Upholding a reverse-Batson challenge to a defense strike of a white juror, the Second Circuit Court of Appeals has grappled with the issue of whether one defendant’s discriminatory intent should be imputed to all defendants, even if the others had justifiable race-neutral reasons for opposing that same juror.
In United States v. Thompson, five criminal defendants collectively exercised 14 preemptory challenges, striking 12 white and 2 Latino jurors. The government challenged the strike of one of the white jurors, under Batson v. Kentucky, alleging that defense counsel’s use of peremptory challenges during voir dire was racially motivated.

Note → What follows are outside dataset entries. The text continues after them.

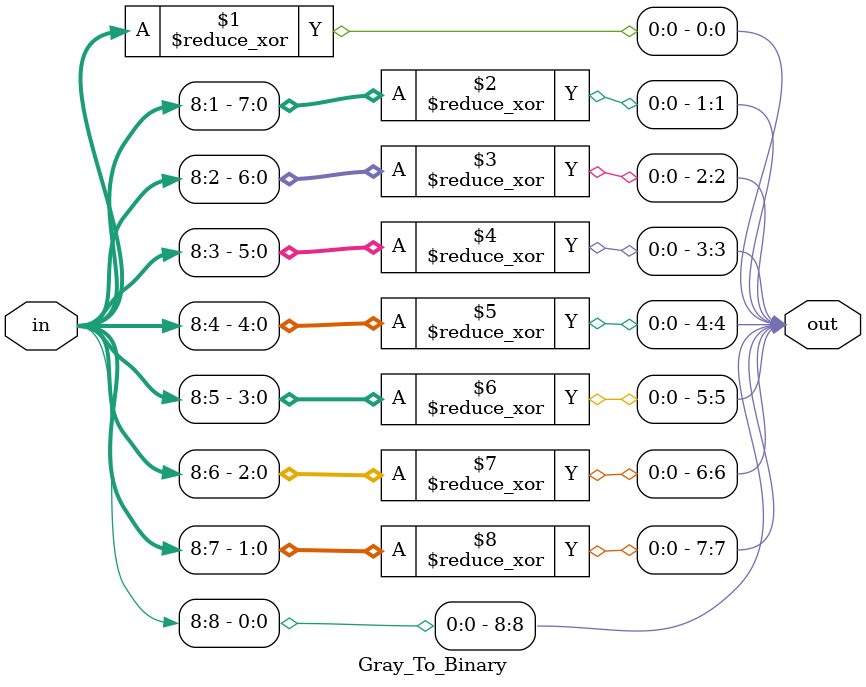
<source format=v>
module Gray_To_Binary(in,out);
parameter WIDTH = 9;
input [WIDTH-1:0] in;
output [WIDTH-1:0] out;
genvar i;
generate
    for(i=0;i<WIDTH;i=i+1)begin
       assign out[i] = ^ in[WIDTH-1:i];
    end
endgenerate
endmodule
</source>
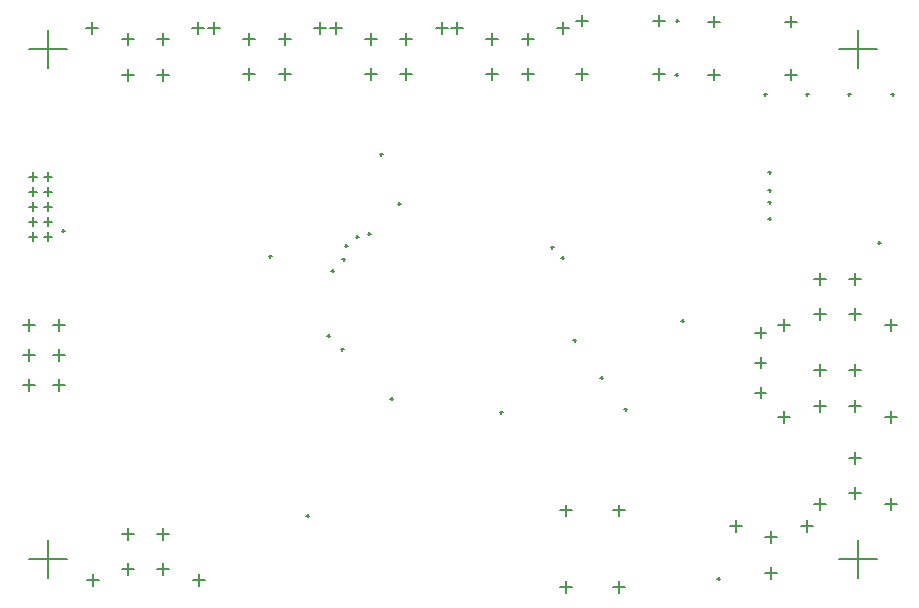
<source format=gbr>
%FSTAX23Y23*%
%MOIN*%
%SFA1B1*%

%IPPOS*%
%ADD65C,0.005000*%
%LNtemperature_monitor_&_display_drillmap_1-1*%
%LPD*%
G54D65*
X01911Y01945D02*
X01949D01*
X0193Y01926D02*
Y01964D01*
X02166Y01945D02*
X02205D01*
X02186Y01926D02*
Y01964D01*
X01911Y01768D02*
X01949D01*
X0193Y01748D02*
Y01787D01*
X02166Y01768D02*
X02205D01*
X02186Y01748D02*
Y01787D01*
X02351Y01942D02*
X02389D01*
X0237Y01923D02*
Y01962D01*
X02606Y01942D02*
X02645D01*
X02626Y01923D02*
Y01962D01*
X02351Y01765D02*
X02389D01*
X0237Y01746D02*
Y01784D01*
X02606Y01765D02*
X02645D01*
X02626Y01746D02*
Y01784D01*
X00065Y0093D02*
X00105D01*
X00085Y0091D02*
Y0095D01*
X00065Y0083D02*
X00105D01*
X00085Y0081D02*
Y0085D01*
X00065Y0073D02*
X00105D01*
X00085Y0071D02*
Y0075D01*
X00165Y0093D02*
X00205D01*
X00185Y0091D02*
Y0095D01*
X00165Y0083D02*
X00205D01*
X00185Y0081D02*
Y0085D01*
X00165Y0073D02*
X00205D01*
X00185Y0071D02*
Y0075D01*
X01857Y00057D02*
X01896D01*
X01876Y00038D02*
Y00077D01*
X01857Y00313D02*
X01896D01*
X01876Y00293D02*
Y00332D01*
X02034Y00057D02*
X02073D01*
X02054Y00038D02*
Y00077D01*
X02034Y00313D02*
X02073D01*
X02054Y00293D02*
Y00332D01*
X0254Y00105D02*
X0258D01*
X0256Y00085D02*
Y00125D01*
X0254Y00223D02*
X0258D01*
X0256Y00203D02*
Y00243D01*
X02422Y0026D02*
X02462D01*
X02442Y0024D02*
Y0028D01*
X02658Y0026D02*
X02698D01*
X02678Y0024D02*
Y0028D01*
X0282Y00488D02*
X0286D01*
X0284Y00468D02*
Y00508D01*
X0282Y0037D02*
X0286D01*
X0284Y0035D02*
Y0039D01*
X02938Y00333D02*
X02978D01*
X02958Y00313D02*
Y00353D01*
X02702Y00333D02*
X02742D01*
X02722Y00313D02*
Y00353D01*
X00632Y00079D02*
X00672D01*
X00652Y00059D02*
Y00099D01*
X00278Y00079D02*
X00318D01*
X00298Y00059D02*
Y00099D01*
X00514Y00234D02*
X00554D01*
X00534Y00214D02*
Y00254D01*
X00514Y00116D02*
X00554D01*
X00534Y00096D02*
Y00136D01*
X00396Y00234D02*
X00436D01*
X00416Y00214D02*
Y00254D01*
X00396Y00116D02*
X00436D01*
X00416Y00096D02*
Y00136D01*
X02507Y00905D02*
X02543D01*
X02525Y00887D02*
Y00923D01*
X02507Y00805D02*
X02543D01*
X02525Y00787D02*
Y00823D01*
X02507Y00705D02*
X02543D01*
X02525Y00687D02*
Y00723D01*
X01493Y01921D02*
X01533D01*
X01513Y01901D02*
Y01941D01*
X01847Y01921D02*
X01887D01*
X01867Y01901D02*
Y01941D01*
X01611Y01766D02*
X01651D01*
X01631Y01746D02*
Y01786D01*
X01611Y01884D02*
X01651D01*
X01631Y01864D02*
Y01904D01*
X01729Y01766D02*
X01769D01*
X01749Y01746D02*
Y01786D01*
X01729Y01884D02*
X01769D01*
X01749Y01864D02*
Y01904D01*
X01088Y01921D02*
X01128D01*
X01108Y01901D02*
Y01941D01*
X01442Y01921D02*
X01482D01*
X01462Y01901D02*
Y01941D01*
X01206Y01766D02*
X01246D01*
X01226Y01746D02*
Y01786D01*
X01206Y01884D02*
X01246D01*
X01226Y01864D02*
Y01904D01*
X01324Y01766D02*
X01364D01*
X01344Y01746D02*
Y01786D01*
X01324Y01884D02*
X01364D01*
X01344Y01864D02*
Y01904D01*
X02938Y0093D02*
X02978D01*
X02958Y0091D02*
Y0095D01*
X02584Y0093D02*
X02624D01*
X02604Y0091D02*
Y0095D01*
X0282Y01085D02*
X0286D01*
X0284Y01065D02*
Y01105D01*
X0282Y00967D02*
X0286D01*
X0284Y00947D02*
Y00987D01*
X02702Y01085D02*
X02742D01*
X02722Y01065D02*
Y01105D01*
X02702Y00967D02*
X02742D01*
X02722Y00947D02*
Y00987D01*
X02938Y00625D02*
X02978D01*
X02958Y00605D02*
Y00645D01*
X02584Y00625D02*
X02624D01*
X02604Y00605D02*
Y00645D01*
X0282Y0078D02*
X0286D01*
X0284Y0076D02*
Y008D01*
X0282Y00662D02*
X0286D01*
X0284Y00642D02*
Y00682D01*
X02702Y0078D02*
X02742D01*
X02722Y0076D02*
Y008D01*
X02702Y00662D02*
X02742D01*
X02722Y00642D02*
Y00682D01*
X00136Y01225D02*
X00164D01*
X0015Y01211D02*
Y01239D01*
X00086Y01225D02*
X00114D01*
X001Y01211D02*
Y01239D01*
X00136Y01275D02*
X00164D01*
X0015Y01261D02*
Y01289D01*
X00086Y01275D02*
X00114D01*
X001Y01261D02*
Y01289D01*
X00136Y01325D02*
X00164D01*
X0015Y01311D02*
Y01339D01*
X00086Y01325D02*
X00114D01*
X001Y01311D02*
Y01339D01*
X00136Y01375D02*
X00164D01*
X0015Y01361D02*
Y01389D01*
X00086Y01375D02*
X00114D01*
X001Y01361D02*
Y01389D01*
X00136Y01425D02*
X00164D01*
X0015Y01411D02*
Y01439D01*
X00086Y01425D02*
X00114D01*
X001Y01411D02*
Y01439D01*
X00683Y01921D02*
X00723D01*
X00703Y01901D02*
Y01941D01*
X01037Y01921D02*
X01077D01*
X01057Y01901D02*
Y01941D01*
X00801Y01766D02*
X00841D01*
X00821Y01746D02*
Y01786D01*
X00801Y01884D02*
X00841D01*
X00821Y01864D02*
Y01904D01*
X00919Y01766D02*
X00959D01*
X00939Y01746D02*
Y01786D01*
X00919Y01884D02*
X00959D01*
X00939Y01864D02*
Y01904D01*
X00087Y0185D02*
X00213D01*
X0015Y01787D02*
Y01913D01*
X02787Y0185D02*
X02913D01*
X0285Y01787D02*
Y01913D01*
X02787Y0015D02*
X02913D01*
X0285Y00087D02*
Y00213D01*
X00087Y0015D02*
X00213D01*
X0015Y00087D02*
Y00213D01*
X00513Y01883D02*
X00553D01*
X00533Y01863D02*
Y01903D01*
X00513Y01765D02*
X00553D01*
X00533Y01745D02*
Y01785D01*
X00395Y01883D02*
X00435D01*
X00415Y01863D02*
Y01903D01*
X00395Y01765D02*
X00435D01*
X00415Y01745D02*
Y01785D01*
X00631Y0192D02*
X00671D01*
X00651Y019D02*
Y0194D01*
X00277Y0192D02*
X00317D01*
X00297Y019D02*
Y0194D01*
X0113Y0115D02*
X0114D01*
X01135Y01145D02*
Y01155D01*
X01093Y01112D02*
X01103D01*
X01098Y01107D02*
Y01117D01*
X01138Y01195D02*
X01148D01*
X01143Y0119D02*
Y012D01*
X0186Y01155D02*
X0187D01*
X01865Y0115D02*
Y0116D01*
X01215Y01235D02*
X01225D01*
X0122Y0123D02*
Y0124D01*
X01175Y01225D02*
X01185D01*
X0118Y0122D02*
Y0123D01*
X00885Y0116D02*
X00895D01*
X0089Y01155D02*
Y01165D01*
X01825Y0119D02*
X01835D01*
X0183Y01185D02*
Y01195D01*
X0207Y0065D02*
X0208D01*
X02075Y00645D02*
Y00655D01*
X02915Y01205D02*
X02925D01*
X0292Y012D02*
Y0121D01*
X0255Y01285D02*
X0256D01*
X02555Y0128D02*
Y0129D01*
X0255Y0134D02*
X0256D01*
X02555Y01335D02*
Y01345D01*
X0255Y0138D02*
X0256D01*
X02555Y01375D02*
Y01385D01*
X02551Y01439D02*
X02561D01*
X02556Y01434D02*
Y01444D01*
X01125Y0085D02*
X01135D01*
X0113Y00845D02*
Y00855D01*
X0108Y00895D02*
X0109D01*
X01085Y0089D02*
Y009D01*
X0296Y017D02*
X0297D01*
X02965Y01695D02*
Y01705D01*
X02535Y017D02*
X02545D01*
X0254Y01695D02*
Y01705D01*
X02675Y017D02*
X02685D01*
X0268Y01695D02*
Y01705D01*
X02815Y017D02*
X02825D01*
X0282Y01695D02*
Y01705D01*
X0238Y00085D02*
X0239D01*
X02385Y0008D02*
Y0009D01*
X0129Y00685D02*
X013D01*
X01295Y0068D02*
Y0069D01*
X0101Y00295D02*
X0102D01*
X01015Y0029D02*
Y003D01*
X01655Y0064D02*
X01665D01*
X0166Y00635D02*
Y00645D01*
X01901Y0088D02*
X01911D01*
X01906Y00875D02*
Y00885D01*
X02242Y01945D02*
X02252D01*
X02247Y0194D02*
Y0195D01*
X01315Y01335D02*
X01325D01*
X0132Y0133D02*
Y0134D01*
X0224Y01765D02*
X0225D01*
X02245Y0176D02*
Y0177D01*
X0226Y00945D02*
X0227D01*
X02265Y0094D02*
Y0095D01*
X00195Y01245D02*
X00205D01*
X002Y0124D02*
Y0125D01*
X0199Y00755D02*
X02D01*
X01995Y0075D02*
Y0076D01*
X01255Y015D02*
X01265D01*
X0126Y01495D02*
Y01505D01*
M02*
</source>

In Batson, the U.S. Supreme Court prohibited prosecutors from exercising peremptory challenges to prospective jurors based on race. In a reverse-Batson challenge, the government accuses the defense of this same discriminatory practice in exercising its peremptory challenges.
The U.S. District Court for the Southern District of New York in Thompson found that the disproportionate number of white jurors who defense counsel struck made a prima facie showing of discrimination. It then re-sat the struck juror, finding that the defendants’ reasons for striking the juror were pretextual and discriminatory because they had not struck African-American jurors who provided similar voir dire responses.
Appealing their convictions, defendants argued that the court erroneously lumped them together as a single voice, rather than making findings with respect to each one. In its initial ruling, issued on June 5, 2008, the Second Circuit opined that a trial judge only needs to find that one defendant, out of many, had a discriminatory motive against a juror that was struck.
About one month later, however, the Second Circuit issued an amended opinion, deleting its ruling that one defendant’s discriminatory motive was enough. Instead, the court found that the trial court had properly evaluated the reasons given by each defendant before arriving at its finding of discriminatory intent.
The Second Circuit’s amended ruling leaves open the question of how reverse Batson challenges will be reviewed in future multidefendant cases.
“This concern is likely more academic than real,” says Thomas Gilson, Phoenix, AZ, cochair of the Section’s of Litigation’s Criminal Litigation Committee.
“In most multiple-defendant cases, if a single defendant articulates persuasive, race-neutral reasons for a peremptory challenge, the trial court is likely to approve the challenge under Batson and McCollum,” Gilson says.
However, “jury selection procedures can be so varied that it is necessary for counsel to clarify how the court will proceed—whether it will permit only one voice or multiple voices for the parties,” notes Larry Rosenberg, Washington, D.C., cochair of the Section’s Trial Practice Committee.
The Thompson opinion found that the trial court appropriately determined the defendants’ discriminatory motive “based on all the facts and circumstances,” consistent with Snyder v. Louisiana, where the U.S. Supreme Court approved a comparative review of the juror challenges.
“The decision demonstrates that a trial court and an appellate court reviewing a Batson or reverse-Batson challenge will engage in a comparative review of the characteristics of the challenged juror and the jurors who were seated without challenge—and to prevail, the attorney exercising the challenge needs a rationale that does not pertain to jurors she did not challenge,” says Laurie Fulton, Washington, D.C., cochair of the Criminal Litigation Committee.
“The court is concerned with the discriminatory harm inflicted on a juror and so the case signals that a challenge can also arise in civil cases,” says Rosenberg.